### Information shown
BEGIN

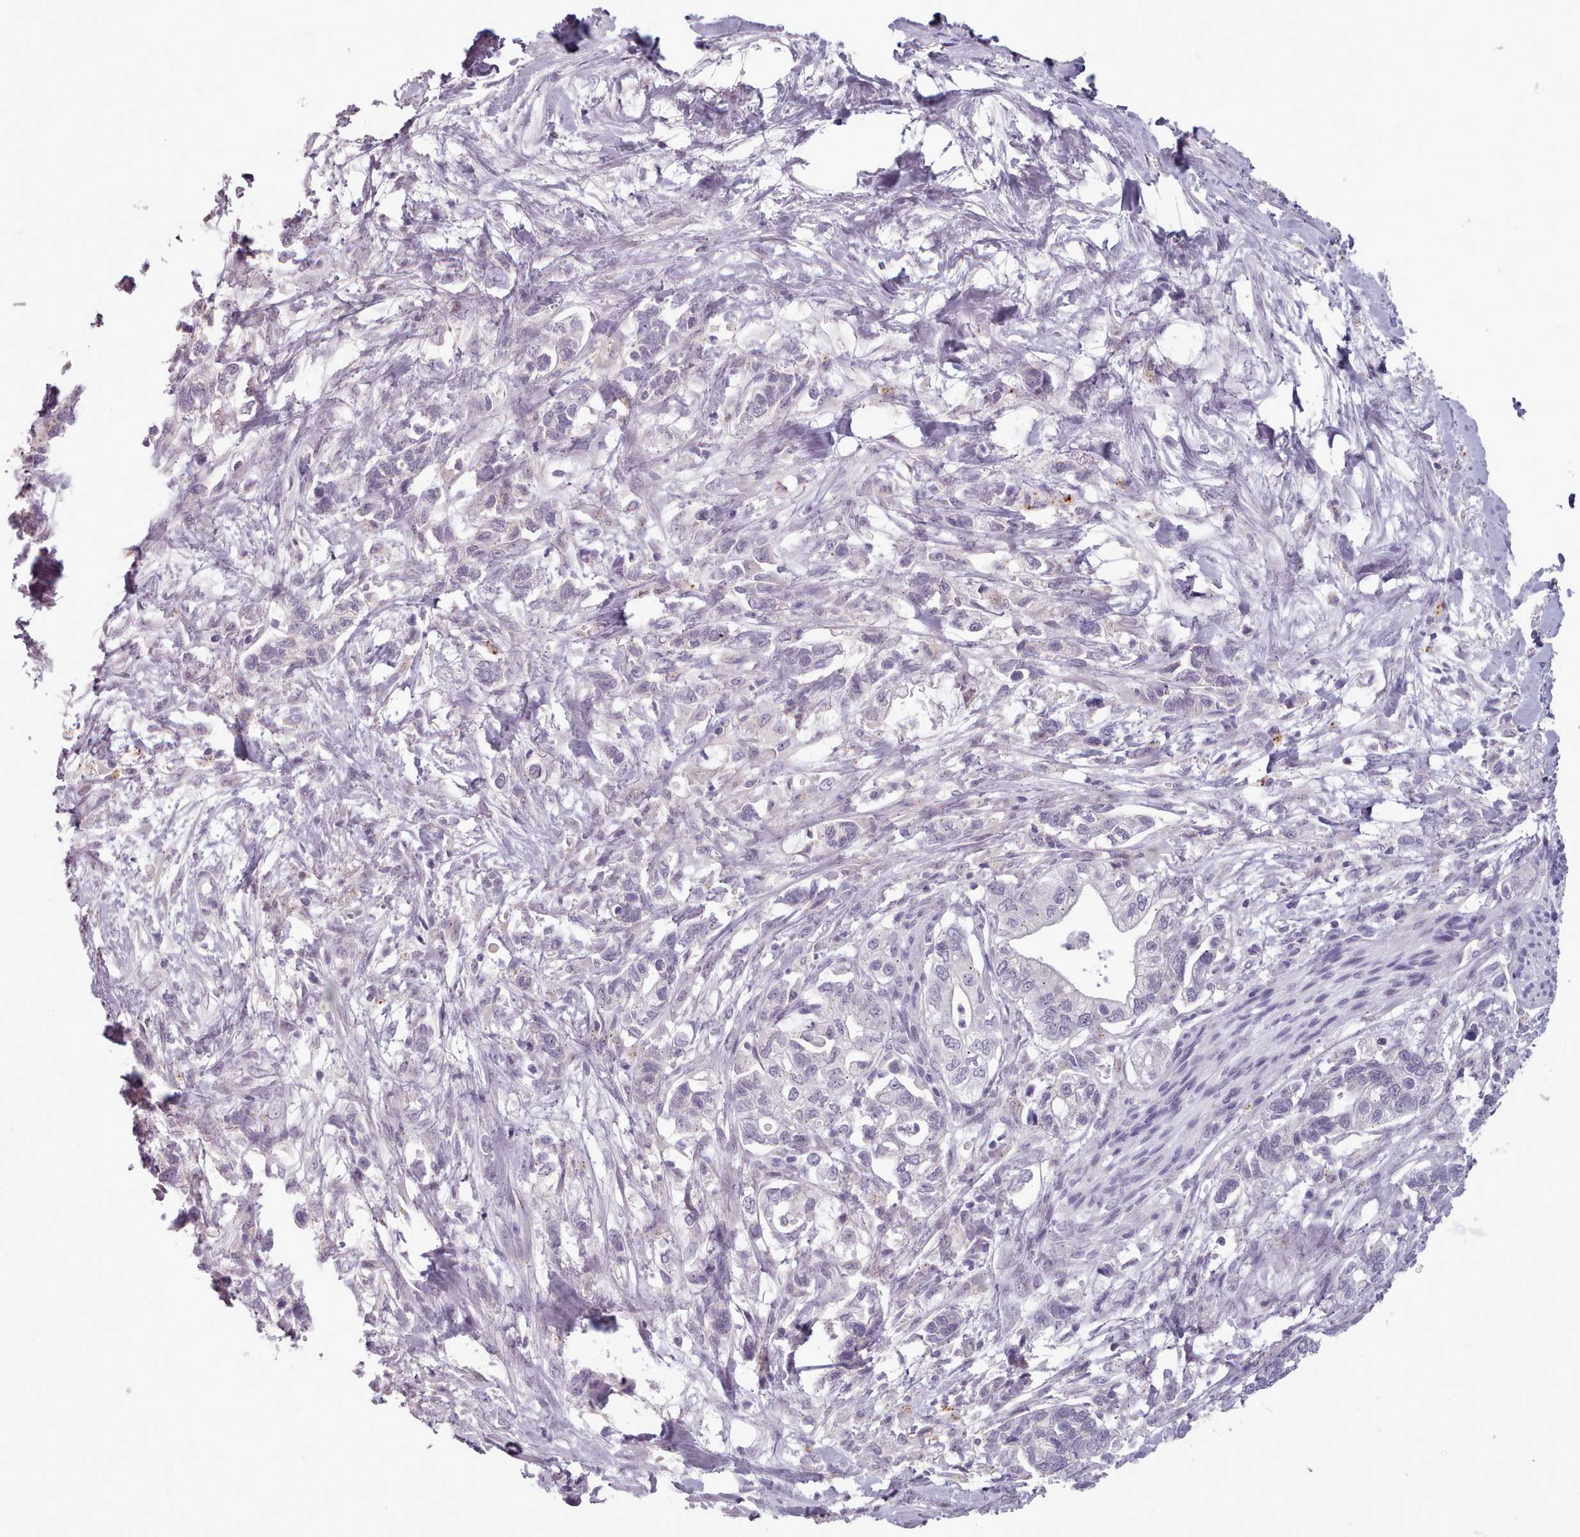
{"staining": {"intensity": "negative", "quantity": "none", "location": "none"}, "tissue": "pancreatic cancer", "cell_type": "Tumor cells", "image_type": "cancer", "snomed": [{"axis": "morphology", "description": "Adenocarcinoma, NOS"}, {"axis": "topography", "description": "Pancreas"}], "caption": "Tumor cells are negative for brown protein staining in pancreatic adenocarcinoma.", "gene": "PBX4", "patient": {"sex": "male", "age": 70}}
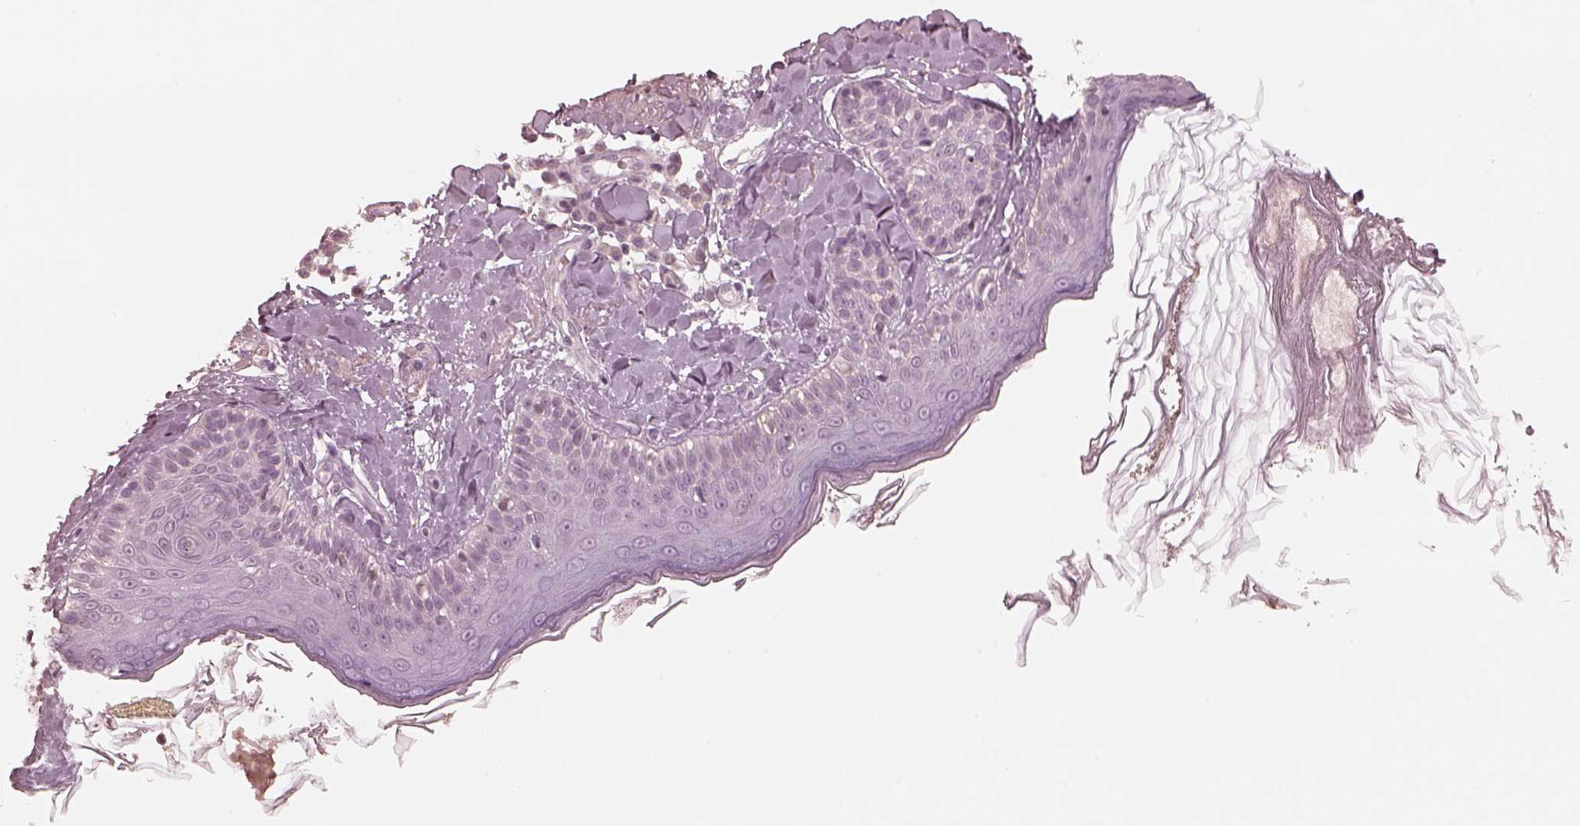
{"staining": {"intensity": "negative", "quantity": "none", "location": "none"}, "tissue": "skin", "cell_type": "Fibroblasts", "image_type": "normal", "snomed": [{"axis": "morphology", "description": "Normal tissue, NOS"}, {"axis": "topography", "description": "Skin"}], "caption": "The histopathology image reveals no significant expression in fibroblasts of skin. Nuclei are stained in blue.", "gene": "EGR4", "patient": {"sex": "male", "age": 73}}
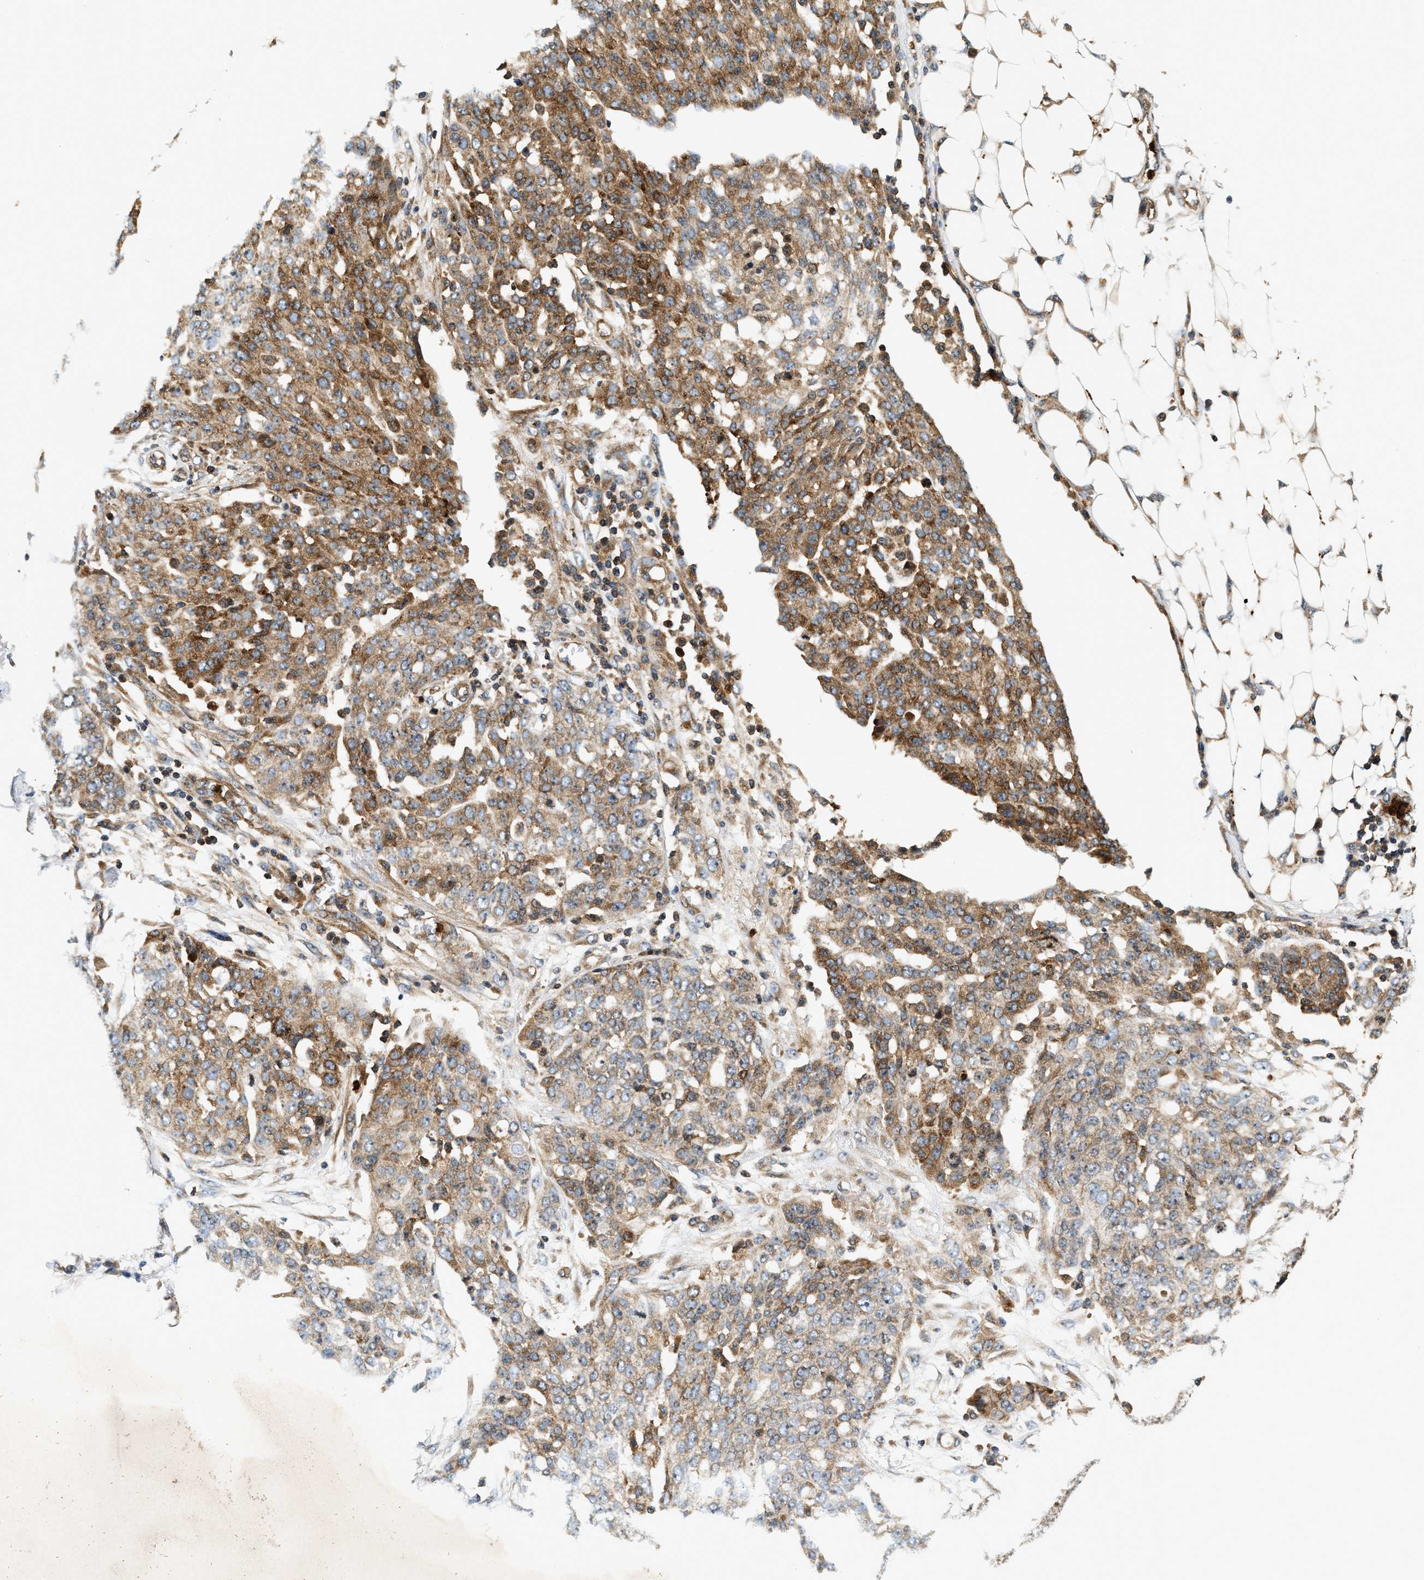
{"staining": {"intensity": "moderate", "quantity": ">75%", "location": "cytoplasmic/membranous"}, "tissue": "ovarian cancer", "cell_type": "Tumor cells", "image_type": "cancer", "snomed": [{"axis": "morphology", "description": "Cystadenocarcinoma, serous, NOS"}, {"axis": "topography", "description": "Soft tissue"}, {"axis": "topography", "description": "Ovary"}], "caption": "Ovarian cancer (serous cystadenocarcinoma) stained with a protein marker shows moderate staining in tumor cells.", "gene": "SAMD9", "patient": {"sex": "female", "age": 57}}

END

### What the exercise asks
Please write out all of the material above without changing a word, and omit any pictures.

### Expected answer
{"staining": {"intensity": "negative", "quantity": "none", "location": "none"}, "tissue": "pancreatic cancer", "cell_type": "Tumor cells", "image_type": "cancer", "snomed": [{"axis": "morphology", "description": "Adenocarcinoma, NOS"}, {"axis": "topography", "description": "Pancreas"}], "caption": "Tumor cells are negative for brown protein staining in pancreatic adenocarcinoma.", "gene": "PBX4", "patient": {"sex": "male", "age": 70}}
{"staining": {"intensity": "negative", "quantity": "none", "location": "none"}, "tissue": "skin", "cell_type": "Fibroblasts", "image_type": "normal", "snomed": [{"axis": "morphology", "description": "Normal tissue, NOS"}, {"axis": "topography", "description": "Skin"}], "caption": "The histopathology image reveals no significant expression in fibroblasts of skin. Nuclei are stained in blue.", "gene": "EGR4", "patient": {"sex": "male", "age": 73}}
{"staining": {"intensity": "moderate", "quantity": ">75%", "location": "cytoplasmic/membranous"}, "tissue": "ovarian cancer", "cell_type": "Tumor cells", "image_type": "cancer", "snomed": [{"axis": "morphology", "description": "Cystadenocarcinoma, serous, NOS"}, {"axis": "topography", "description": "Soft tissue"}, {"axis": "topography", "description": "Ovary"}], "caption": "Ovarian cancer (serous cystadenocarcinoma) stained with a protein marker shows moderate staining in tumor cells.", "gene": "SAMD9", "patient": {"sex": "female", "age": 57}}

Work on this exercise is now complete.